Richard Boyer was initially sentenced to death 32 years ago. He now asks us to consider whether the Eighth Amendment allows a State to keep a prisoner incarcerated under threat of execution for so long. Boyer's first trial ended with a mistrial after his jury was unable to reach a verdict. Brief in Opposition 1. Boyer's second trial, in 1984, yielded a conviction and capital sentence that the California Supreme Court reversed on the ground that police officers had obtained evidence by violating his constitutional rights. Ibid. ; see Boyer v. Chappell, 793 F.3d 1092, 1094, n. 1 (C.A.9 2015). Boyer's third trial took place in 1992 and took 14 years to wend its way through California's appellate process. Id., at 1097. In all, 22 years elapsed between his first trial and our denial of his petition for certiorari on direct appeal. See Boyer v. California, 549 U.S. 1021, 127 S.Ct. 556, 166 L.Ed.2d 413 (2006). Since then, 10 more years have elapsed.
These delays are the result of a system that the California Commission on the Fair Administration of Justice (Commission), an arm of the State of California, see Cal. S. Res. 44 (2004), has labeled "dysfunctional." Report and Recommendations on the Administration of the Death Penalty in California 6 (2008). Eight years ago, the Commission wrote that more than 10 percent of the capital sentences issued in California since 1978 had been reversed. See id., at 20. It noted that many prisoners had died of natural causes before their sentences were carried out, and more California death row inmates had committed suicide than had been executed by the State. Ibid. Indeed, only a small, apparently random set of death row inmates had been executed. See ibid. A vast and growing majority remained incarcerated, like Boyer, on death row under a threat of execution for ever longer periods of time. See id., at 19–20. The Commission added that California's death penalty system was expensive, with its system for capital cases costing more than 10 times what the Commission estimated the cost would be for a system that substituted the death penalty with life imprisonment without the possibility of parole. Id., at 83–84.

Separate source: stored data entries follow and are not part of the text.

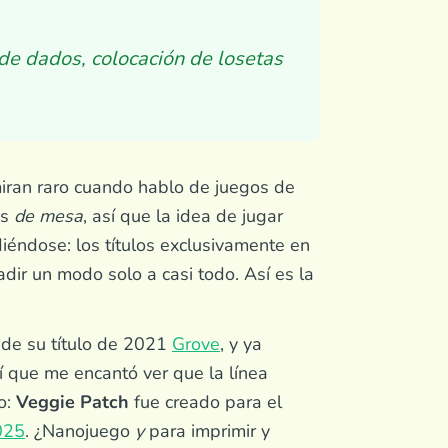
 de dados, colocación de losetas
ran raro cuando hablo de juegos de
os
de mesa
, así que la idea de jugar
iéndose: los títulos exclusivamente en
adir un modo solo a casi todo. Así es la
 de su título de 2021
Grove
, y ya
í que me encantó ver que la línea
o:
Veggie Patch
fue creado para el
025
. ¿Nanojuego
y
para imprimir y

Put simply, California's costly "administration of the death penalty" likely embodies "three fundamental defects" about which I have previously written: "(1) serious unreliability, (2) arbitrariness in application, and (3) unconscionably long delays that undermine the death penalty's penological purpose." Glossip v. Gross, 576 U.S. ––––, ––––, 135 S.Ct. 2726, 2756, 192 L.Ed.2d 761 (2015) (BREYER, J., dissenting); see Lackey v. Texas, 514 U.S. 1045, 115 S.Ct. 1421, 131 L.Ed.2d 304 (1995) (memorandum of Stevens, J., respecting denial of certiorari); see also Valle v. Florida, 564 U.S. 1067, 132 S.Ct. 1, 180 L.Ed.2d 940 (2011) (BREYER, J., dissenting from denial of stay); Knight v. Florida, 528 U.S. 990, 993, 120 S.Ct. 459, 145 L.Ed.2d 370 (1999) (BREYER, J., dissenting from denial of certiorari).
For these reasons, I respectfully dissent from the denial of certiorari.